Virtual transformation of business banking

Revolutions in business banking don’t happen often, but when they do the shifts can be seismic, says Richard Cummings, chief executive of Cashfac


Banks face immediate challenges from new regulation, agile tech-savvy competition and increasingly demanding customers, but by using technology creatively many of these threats could become opportunities. Some banks are already stealing a march on their competitors with innovations such as virtual accounts making banking easier for businesses.

Transformational events are on the horizon, whether from increasingly stringent regulations including Basel III, opening up the transactions process with the European Commission’s Payment Services Directive (PSD2), or commercial challenges from peer-to-peer lenders and the latest fintech innovators, requiring large banks to respond quickly.

The focus of any response by banks has to be on customer service, the foundation that underpins the future success of the banking industry, especially business banking.
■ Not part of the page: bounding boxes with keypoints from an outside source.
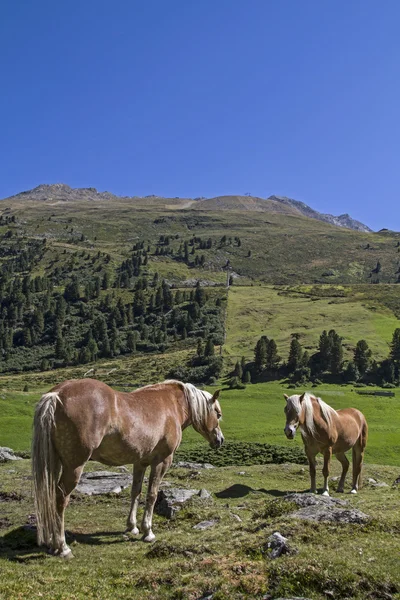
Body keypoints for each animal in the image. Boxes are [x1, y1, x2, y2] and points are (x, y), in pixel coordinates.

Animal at [32, 380, 223, 556]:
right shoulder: (162, 462)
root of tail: (57, 395)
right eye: (218, 414)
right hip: (74, 466)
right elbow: (152, 495)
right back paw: (62, 547)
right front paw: (148, 531)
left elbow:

With eyes opened by consistent product innovation in retail banking, business customers are more demanding than ever.

So how are large traditional banks behaving more like their agile fintech competitors and delivering products and services that customers need and are compelled to use?

While corporate finance or treasury functions have evolved consistently to comply with new legislation, business banking systems have remained relatively static. As a result the most basic activity of managing cash and understanding a company’s true position is a complex and expensive process.
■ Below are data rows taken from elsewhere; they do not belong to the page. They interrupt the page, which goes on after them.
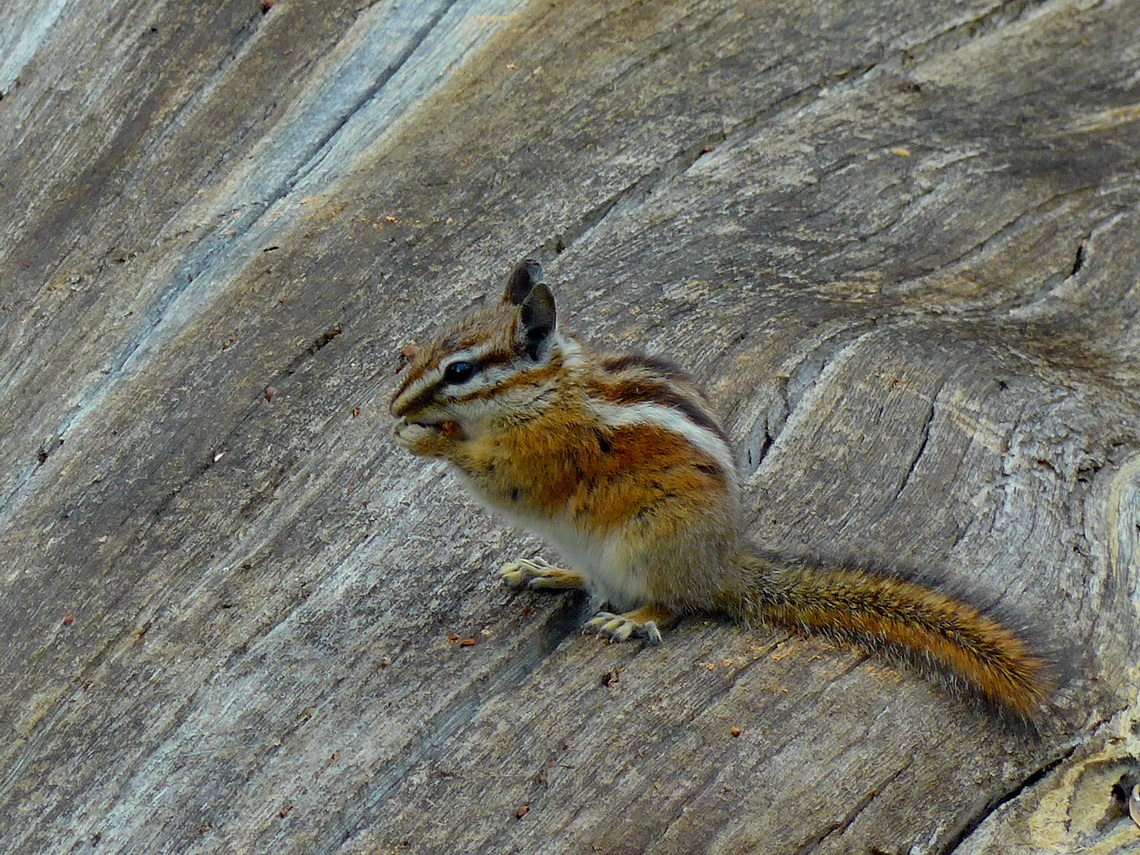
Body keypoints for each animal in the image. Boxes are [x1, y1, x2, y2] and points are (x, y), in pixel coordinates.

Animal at [389, 257, 1048, 720]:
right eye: (428, 346)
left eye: (459, 371)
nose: (393, 405)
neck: (545, 391)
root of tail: (721, 566)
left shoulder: (544, 455)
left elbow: (504, 479)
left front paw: (427, 439)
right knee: (598, 584)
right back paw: (548, 572)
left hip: (649, 544)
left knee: (673, 605)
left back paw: (632, 621)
Traditional business bank accounts are simply not fit for this purpose for many organisations. The bank account structures sit outside the business allowing little control or flexibility. At worst this absorbs valuable time and effort to iron out its idiosyncrasies. Putting real control in the hands of corporates transforms their ability to manage cash effectively, while also helping banks to streamline their processes. Virtual accounts have become the de facto solution to this challenge for leading banks.
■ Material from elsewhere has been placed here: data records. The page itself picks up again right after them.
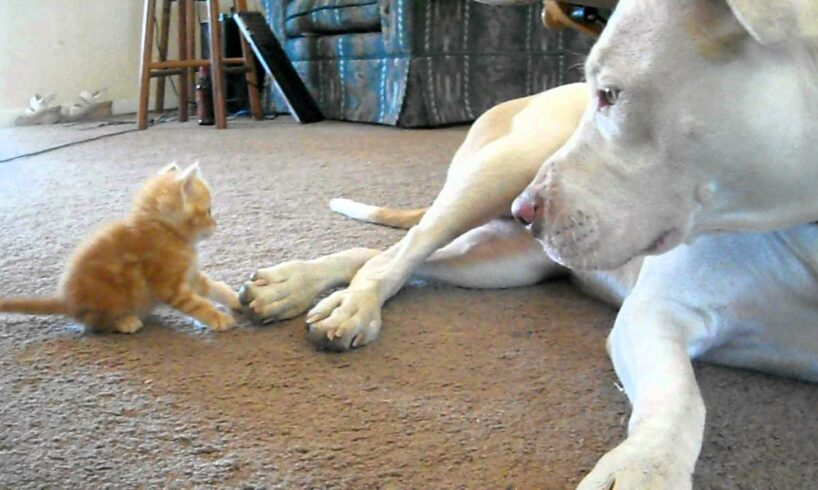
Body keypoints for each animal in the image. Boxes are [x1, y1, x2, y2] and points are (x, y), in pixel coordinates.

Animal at [0, 163, 241, 334]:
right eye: (208, 211)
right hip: (109, 298)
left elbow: (213, 287)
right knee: (94, 324)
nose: (216, 224)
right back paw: (125, 321)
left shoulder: (191, 275)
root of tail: (66, 301)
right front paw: (217, 318)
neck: (166, 231)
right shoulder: (169, 285)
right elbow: (197, 303)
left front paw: (234, 298)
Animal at [239, 1, 816, 488]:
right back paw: (341, 302)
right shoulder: (653, 315)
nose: (526, 211)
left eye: (610, 94)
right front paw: (645, 468)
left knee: (381, 256)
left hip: (503, 262)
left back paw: (305, 286)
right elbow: (682, 401)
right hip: (499, 173)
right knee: (398, 254)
Though the term “bank in a box” is an oversimplification, it does help to explain the value of virtual accounts. There is no need to request that your bank sets up an account for a new subsidiary, spends time accruing different interest rates for a number of bank accounts, or sweeps or pools cash across bank accounts. These processes become self-service and consequently easy to streamline and automate. Businesses no longer need to reconcile data received from banks to fit with the way they need to report and analyse their accounts.

Virtual banking technology adoption is being actively demanded by corporates and encouraged by banks. The slow evolution of business banking to incorporate digital channels is accelerating, moving quickly from offering simple statement and transaction data to a broad array of sophisticated integrated payment and receipt services that are capable of accommodating virtual banking technology.

An early adopter of virtual accounts is one of the UK’s biggest insurers LV=. Andy Young, head of finance at LV= Financial Services, explains: “With Cashfac’s virtual accounts technology we’ve created 35,000 virtualised accounts linking to one ‘real’ client bank account and removed the 35,000 real bank accounts we held previously. Now we can transfer our client’s money between accounts using Cashfac technology without touching the banking system.

“We don’t need the bank to open additional bank accounts; we have one bank account and we split that into virtual client accounts ourselves, freeing up a lot of transactional processing from the bank. This reduces administration for each of us, while at the same time enabling us to take the overall pot of money that now resides in one bank account and diversify the risk across our bank relationships, reducing the exposure for our policyholders.”

The most forward-thinking banks are embracing this technology and investing in delivering the most functionally rich cash management services to support centralised payments or collections factories, and even offer the prospect of in-house banking capabilities. So the perfect storm about to hit the banking industry doesn’t signal doom, but rather offers new opportunities to provide more sophisticated services focused on the future.